Apse: Spirit

Apse
Spirit
ATP
2008-08-19

A galloping beat runs nearly all the way through Apse’s Spirits, the debut full-length released late in 2006 then reissued this summer by All Tomorrow’s Parties. It starts in “From the North,” with founder Ezer Lichtenstein (since departed from the band) pounding out a hurtling, headlong rhythm of toms and snares. He creates a physical sense of forward motion, driving the tunes over the ominous, nocturnal spaces established by guitarist and singer Robert Toher. Yet there is also an otherworldly spirituality in these cuts. Heavily processed “la la la las” float in disembodied mirages, both in this cut and the “Legions” that follows it. On wonderful, “Shade of the Moore,” a sleepy waltz, a music box melody is allowed to flower briefly before it implodes into urgent, driving rhythms. Subterranean low-end, insinuated among drum crashes by guitarist turned and bassist Aaron Piccirillo, reinforces the sense of movement through darkness in this cut. You can almost feel the wind in your hair.
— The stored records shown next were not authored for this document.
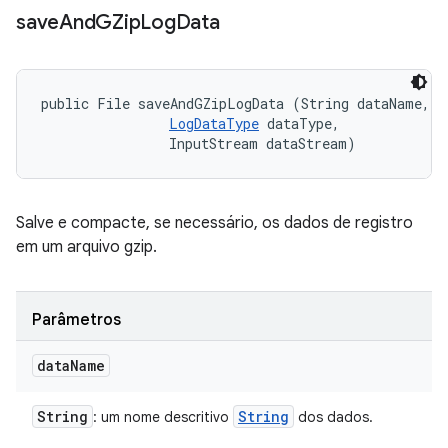
save
And
GZip
Log
Data
public File saveAndGZipLogData (String dataName, 

LogDataType
 dataType, 

                InputStream dataStream)
Salve e compacte, se necessário, os dados de registro
em um arquivo gzip.
Parâmetros
data
Name
String
String
: um nome descritivo
dos dados.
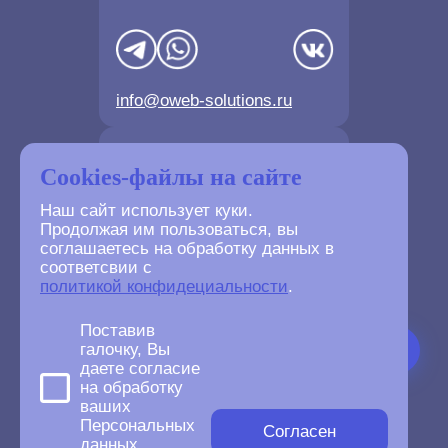
info@oweb-solutions.ru
Контактные телефоны
Cookies-файлы на сайте
Наш сайт использует куки.
Продолжая им пользоваться, вы
соглашаетесь на обработку данных в
соответсвии с
+7(4872) 702-730
политикой конфидециальности
.
+7(499) 677-61-84
Поставив
галочку, Вы
даете согласие
на обработку
ваших
©
2007-2026
Персональных
oWeb Solutions.ru.
Согласен
данных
One bit of still tranquility breaks this album’s powerful rush. That comes with “Wind Through Walls,” a serene and sunny interval of psychedelia. Here, piano chords and wordless voices echoing through empty halls, in an expansive, trippy atmosphere that is still wholly rooted in melody. If you have been thinking Amon Düüland Can up to now (and perhaps, on the basis of the vocals only, Radiohead), you will suddenly find your mind slipping to Pink Floyd. Yet it is a temporary lull in the restless race to the end, the epic title track. Here mystery and calm co-exist somehow with rampant motion, an eye in the storm, a zen stillness amidst all-consuming effort.